_What to do:_
Check each line below for the word "after", and copy those that have it.

━━━━━━━━

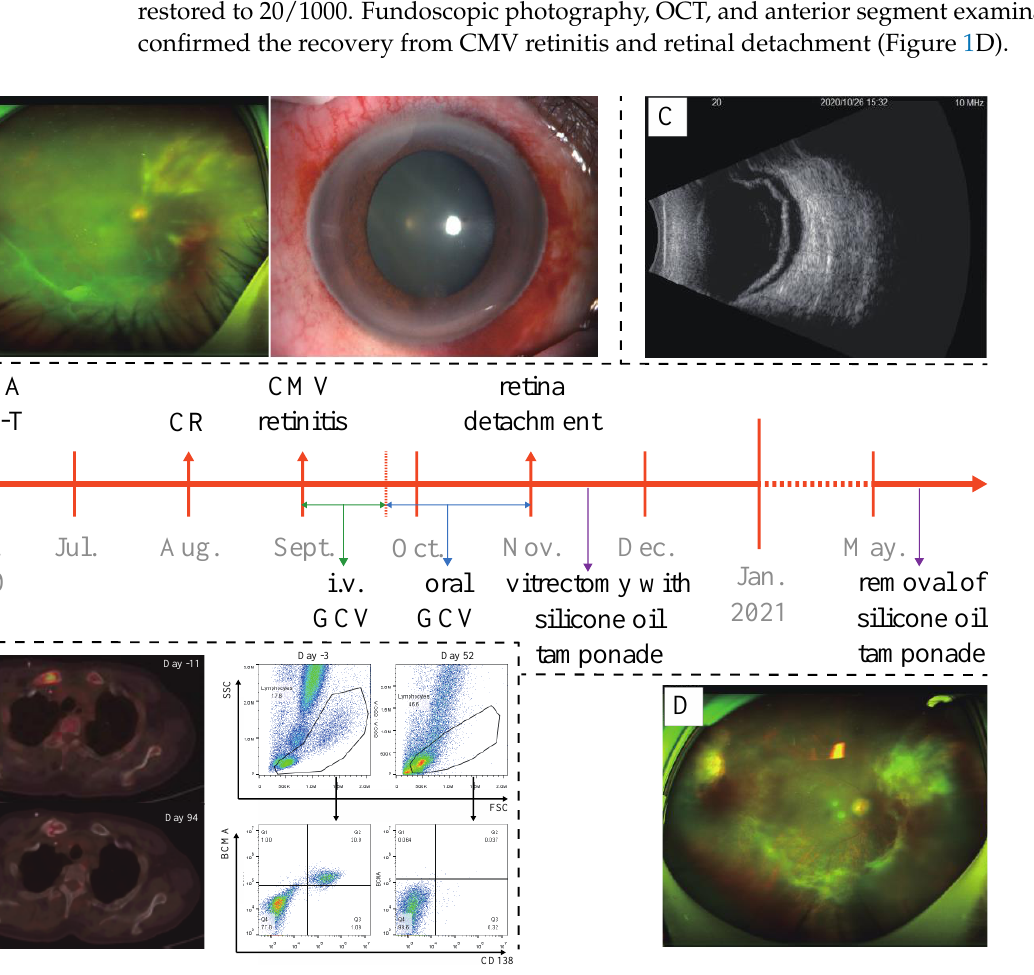
Figure 1. A timeline of the case. ( A ) Post-CAR-T flow cytometry of bone marrow sample and PET-CT confirmed the complete remission of multiple myeloma. ( B ) Anterior segment examination and fundoscopy at the diagnosis of CMV retinitis. ( C ) Ultrasonography of the right eye confirmed retinal detachment. ( D ) Fundoscopy after the removal of silicone oil tamponade, showing recovery from CMV retinitis and retinal detachment.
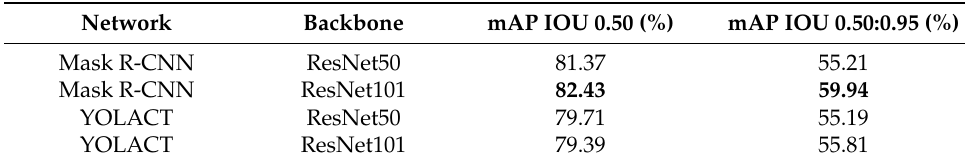
Table 10. Comparison with other architectures.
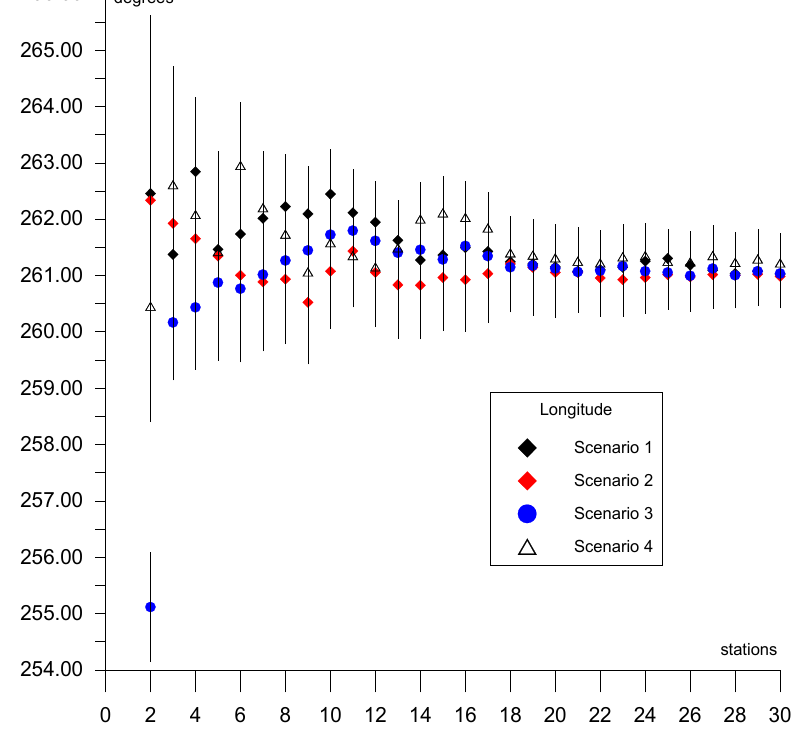
Figure 5. Results of the sequential solutions of the Λ parameter for four calculation scenarios.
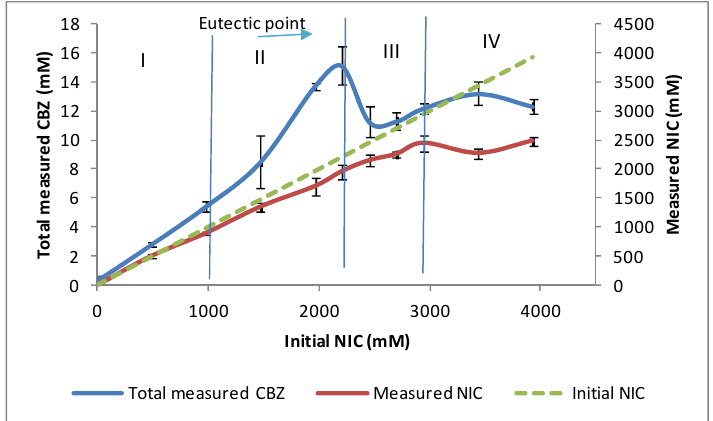
Figure 3. Apparent CBZ solubility profile as a function of NIC concentration after 72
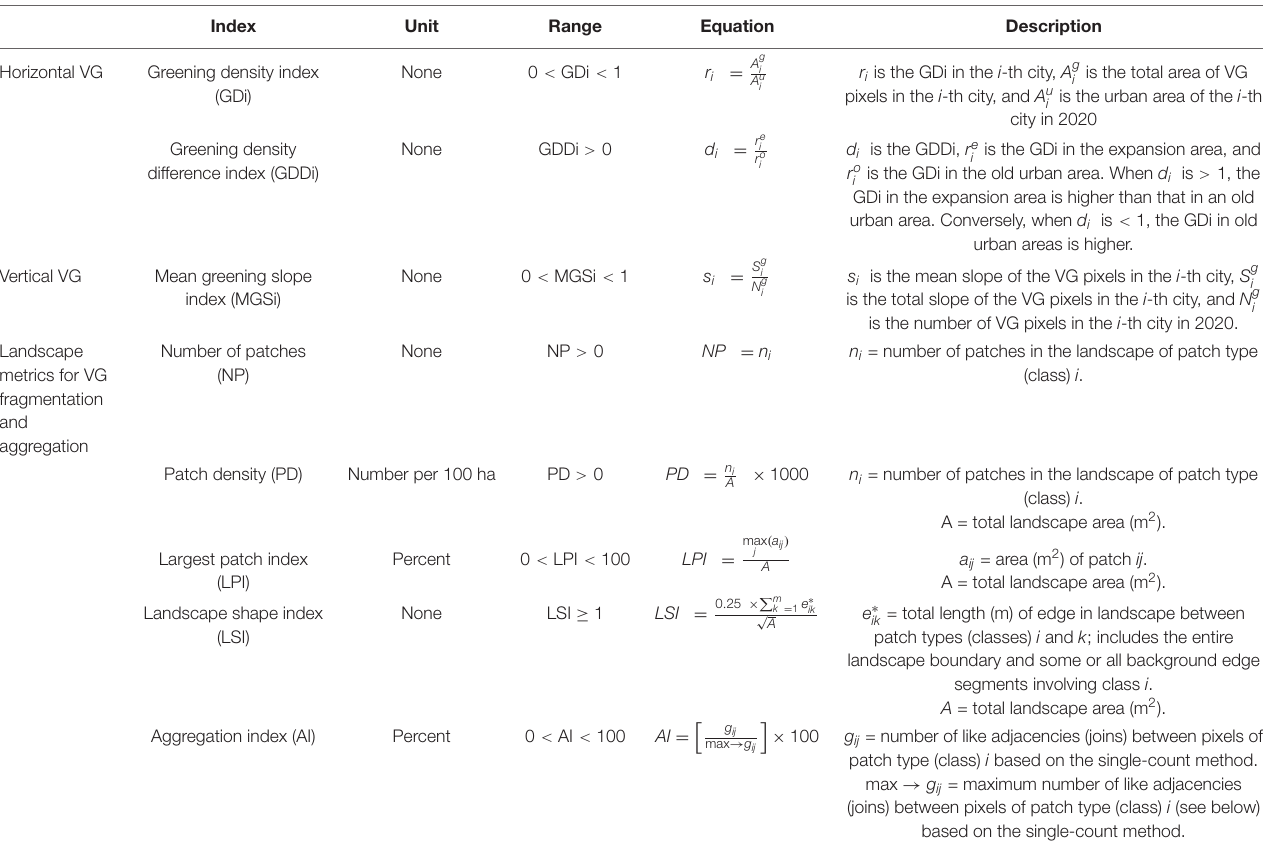
TABLE 1 | Descriptions of VG-related indexes used in this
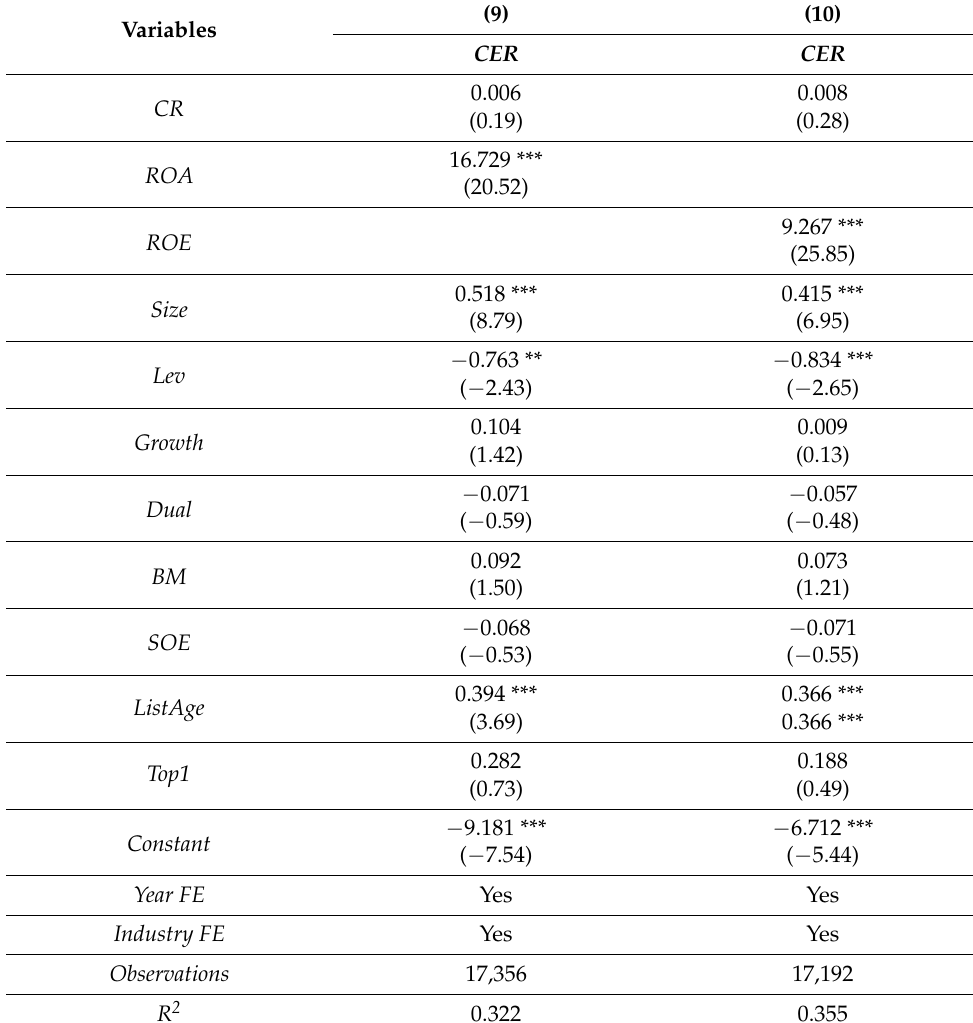
Table 7. Regression results of enterprise supply chain power, business performance, and environ- mental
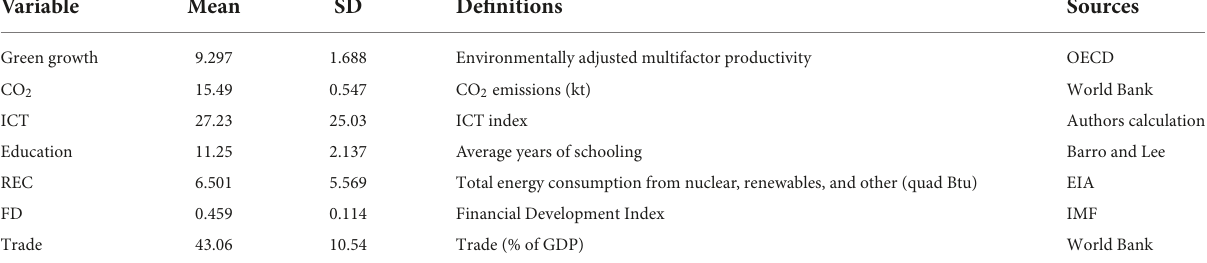
TABLE 1 Variable description and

━━━━━━━━

_Solution:_
Figure 1. A timeline of the case. ( A ) Post-CAR-T flow cytometry of bone marrow sample and PET-CT confirmed the complete remission of multiple myeloma. ( B ) Anterior segment examination and fundoscopy at the diagnosis of CMV retinitis. ( C ) Ultrasonography of the right eye confirmed retinal detachment. ( D ) Fundoscopy after the removal of silicone oil tamponade, showing recovery from CMV retinitis and retinal detachment.
Figure 3. Apparent CBZ solubility profile as a function of NIC concentration after 72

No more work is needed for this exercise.